=== Section Start ===

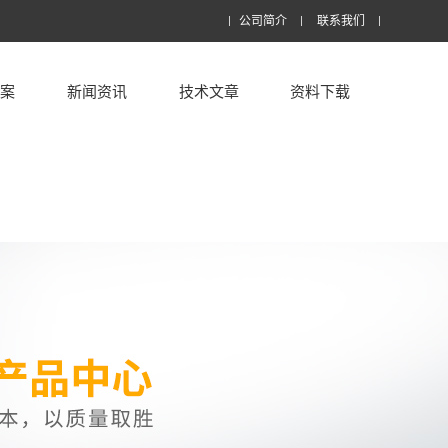
公司简介
联系我们
方案
新闻资讯
技术文章
资料下载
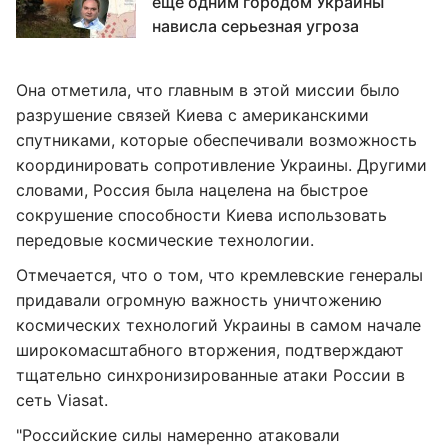
еще одним городом Украины
нависла серьезная угроза
Она отметила, что главным в этой миссии было
разрушение связей Киева с американскими
спутниками, которые обеспечивали возможность
координировать сопротивление Украины. Другими
словами, Россия была нацелена на быстрое
сокрушение способности Киева использовать
передовые космические технологии.
Отмечается, что о том, что кремлевские генералы
придавали огромную важность уничтожению
космических технологий Украины в самом начале
широкомасштабного вторжения, подтверждают
тщательно синхронизированные атаки России в
сеть Viasat.
"Российские силы намеренно атаковали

=== Section End ===

§ WHAT THE EXERCISE ASKS
One line above contains "разрушение связей Киева с американскими". Output that line and each one after it, word for word, and nothing else.

§ RESULT OF THIS EXERCISE
разрушение связей Киева с американскими
спутниками, которые обеспечивали возможность
координировать сопротивление Украины. Другими
словами, Россия была нацелена на быстрое
сокрушение способности Киева использовать
передовые космические технологии.
Отмечается, что о том, что кремлевские генералы
придавали огромную важность уничтожению
космических технологий Украины в самом начале
широкомасштабного вторжения, подтверждают
тщательно синхронизированные атаки России в
сеть Viasat.
"Российские силы намеренно атаковали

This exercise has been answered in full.